Hey, Hollywood! Need Ideas for a 'Book Club' Sequel? (Guest Column)
With so few films focused on women over 50, best-selling author Annabelle Gurwitch suggests Paramount spin Jane Fonda and Diane Keaton's $50 million-and-counting buddy movie into a franchise.
All eyes in the film industry are on Ocean's 8 and its opening this weekend: Can a gender-bending take on a beloved franchise become a female franchise of its own? Meanwhile, there's another woman-powered film ripe for franchise treatment right under Hollywood's nose.
Despite opening to reviews ranging from tepid to terrible, Book Club is making a solid box-office showing for Paramount, having grossed over $50 million so far and — after expanding to more theaters each weekend since its release — scoring the same box-office haul in its third weekend as in its first, a rare feat. As a member of their target audience, I applaud any filmmakers who aren't phoning in predictable serialized franchises. Actually, given the paucity of films targeting — or even acknowledging — women over 50, I'd like Book Club to become a predictable serialized franchise.
Oh, the possibilities abound. There's the prequel, where the club reads Erica Jong's Fear of Flying, interspersed with classic footage of the four icons from the 1970s. There's Book Club X: A Place for Mom in which the club reads Atul Gawande's Being Mortal, then moves into a retirement home, and that's when the fun really begins.

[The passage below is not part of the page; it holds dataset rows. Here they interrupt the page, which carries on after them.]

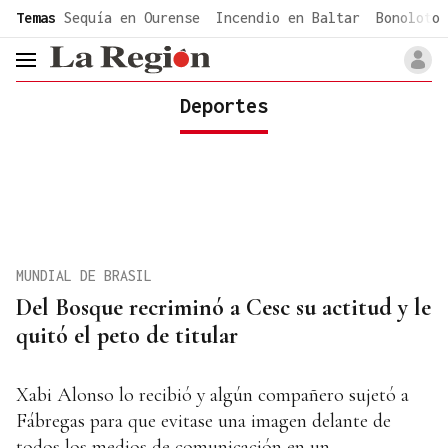
common.go-to-content
Temas
Sequía en Ourense
Incendio en Baltar
Bonoloto 
header.menu.open
Deportes
MUNDIAL DE BRASIL
Del Bosque recriminó a Cesc su actitud y le
quitó el peto de titular
Xabi Alonso lo recibió y algún compañero sujetó a
Fábregas para que evitase una imagen delante de
todos los medios de comunicación en un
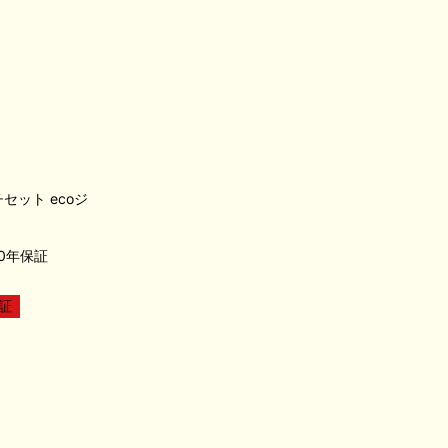
ルチセット ecoジ
0年保証
証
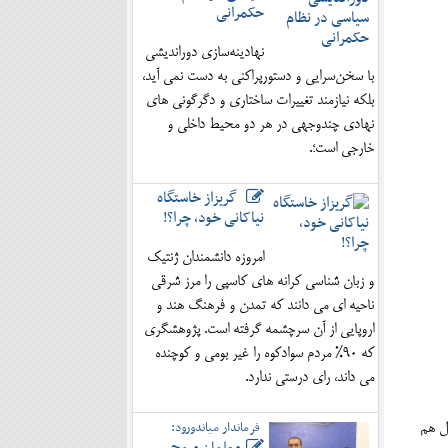
حکمرانی
نهادینه‌سازی دوراندیشی
با سخن‌سرایی و دستورپراکنی به دست نمی آید،
بلکه نیازمند تغییرات ساختاری و دگرگونی های
نهادی چندوجهی در هر دو محیط داخلی و
خارجی است؛.
گریزاز خاستگاه
نیاکانی خود، چرا؟!
امروزه دانشمندان ژنتیک
و زبان شناسی کرانه های کاسپی را مرز شرقی
ناحیه ای می دانند که تمدن و فرهنگ هند و
اروپایی از آن سرچشمه گرفته است. پژوهشگری
که 90% مردم سوادکوه را غیر بومی و کوچنده
می داند، رای درستی ندارد.
فرماندار میاندورود:
ل هم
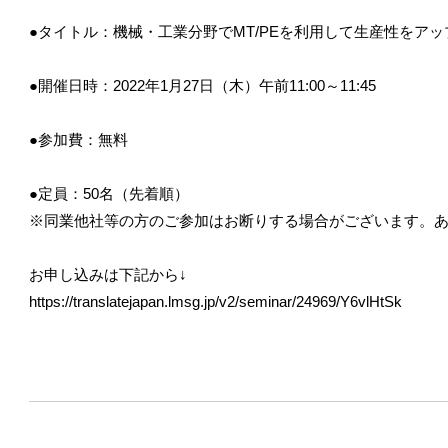
●タイトル：機械・工業分野でMT/PEを利用して生産性をア
●開催日時：2022年1月27日（木）午前11:00～11:45
●参加費：無料
●定員：50名（先着順）
※同業他社等の方のご参加はお断りする場合がございます。
お申し込みは下記から↓
https://translatejapan.lmsg.jp/v2/seminar/24969/Y6vlHtSk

I just wish the movie had been a bit more risque, and at the same time, realistic. Currently, 12 percent of the roles in major motion pictures are written for characters over the age of 60, and I'd be willing to bet that of the only one woman per every three and a half men seen onscreen in that age range, half of them are wearing a babushka. So a film like Book Club can have outsized influence on how women of a certain age are perceived.

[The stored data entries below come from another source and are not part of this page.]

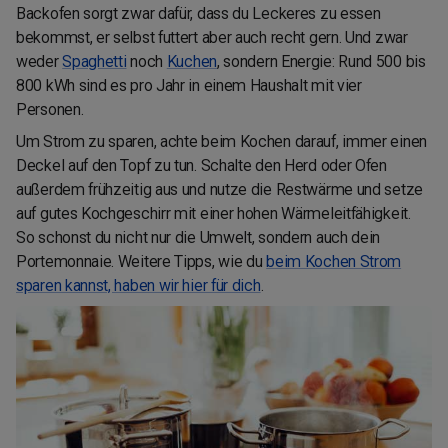
Backofen sorgt zwar dafür, dass du Leckeres zu essen
bekommst, er selbst futtert aber auch recht gern. Und zwar
weder
Spaghetti
noch
Kuchen
, sondern Energie: Rund 500 bis
800 kWh sind es pro Jahr in einem Haushalt mit vier
Personen.
Um Strom zu sparen, achte beim Kochen darauf, immer einen
Deckel auf den Topf zu tun. Schalte den Herd oder Ofen
außerdem frühzeitig aus und nutze die Restwärme und setze
auf gutes Kochgeschirr mit einer hohen Wärmeleitfähigkeit.
So schonst du nicht nur die Umwelt, sondern auch dein
Portemonnaie. Weitere Tipps, wie du
beim Kochen Strom
sparen kannst, haben wir hier für dich
.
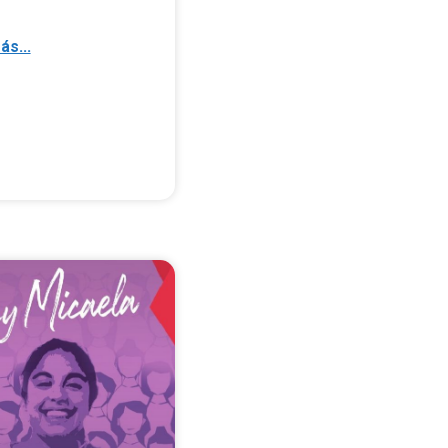
ás...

In hopes of a sequel in the works, I've taken the liberty of suggesting a few storylines.
Diane Keaton and Andy Garcia enjoy a hilarious post-wedding romp as he attempts to navigate the many layers of her Annie Hall wardrobe. Afterward, Garcia gives her that house tour he'd neglected, culminating in the basement, where he will dismember her because he was too good to be true. Yep, he's a grifter who marries aging women, fleeces and then offs them. "Never go home with someone you meet in coach," he admonishes — alas, too late! Diane dashes off a text to the club members: "At least I didn't end up living in my daughter's basement." Instead of reading at the next meetup, they toast to Diane's memory as they revise their wills and advance medical directives.
Candice Bergen becomes a dominatrix, specializing in clients who want to be punished while being drilled on tort law precedent. She falls for a client who enjoys having hot liquids poured on him, safe words: Leibeck v McDonald's. Bergen brings An Untamed State by Roxane Gay to the next book club, mistaking it for sexy romp. Hilarity ensues as the women realize their mistake, but upon learning about corruption in male-led totalitarian governments, and seeing parallels in current U.S. politics, they get matching topple the patrcarchy tattoos. Cameo by Jill Soloway as tattoo artist.
After Don Johnson puts in another sleepless night on arm-tickling duty, Jane Fonda agrees to shack up with him. Having won her back, Johnson pulls out his sleep apnea machine and places the mask over his face, "I'm exhausted, Slim. Gotta get some shut-eye." Jane looks deeply into his baby blues and says, "Thanks, pal, but I didn't sign up for this." Hilarious montage sequence as Jane auditions tickle boys for hire. Cameos by Zac Efron, Paul Dano and William Jackson Harper. Jane brings Spinster by Kate Bolick to the next book club. The clubbers all take vows of chastity.
Mary Steenburgen and Criag T. Nelson enjoy a short-lived romantic rekindling after her spiking his beer with Viagra but fall back into a sexless marriage. Mary whips up a tete-a-tete for sad-sack Nelson but, oops, accidentally prepares the fugu, the poisonous blowfish, incorrectly, leaving her free to enter into a torrid love affair with her exotic dance instructor. Mary and her gal pal discover lesbian bed death, so she picks 50 Shades of Pink, a gay bodice ripper, by KT Grant, for the next read. Hilarious montage of clubbers' reactions — is their curiosity piqued? We'll find out in Book Club 3: Playing for the Other Team.
The club reads 50 Shades Darker and decides to track down EL James for committing crimes against grammar, logic, literacy and female empowerment. After standard revenge movie hilarious hijinx, they force James to eat her most offending sentences, like, "My subconscious looks on with approval, her normally pursed mouth smiling, and I am the supreme puppet master." Authorities decline to press charges, as it was only a matter of time. The ladies add another member, Oprah, to the club. She selects Samantha Irby's Meaty. The film ends with a celebratory bonfire at which the ladies gorge on tacos and beer and cast their Spanx into the flames.
Annabelle Gurwitch is a New York Times best-selling author who is currently adapting her latest book, Wherever You Go, There They Are, for David Janollari Entertainment at Universal TV.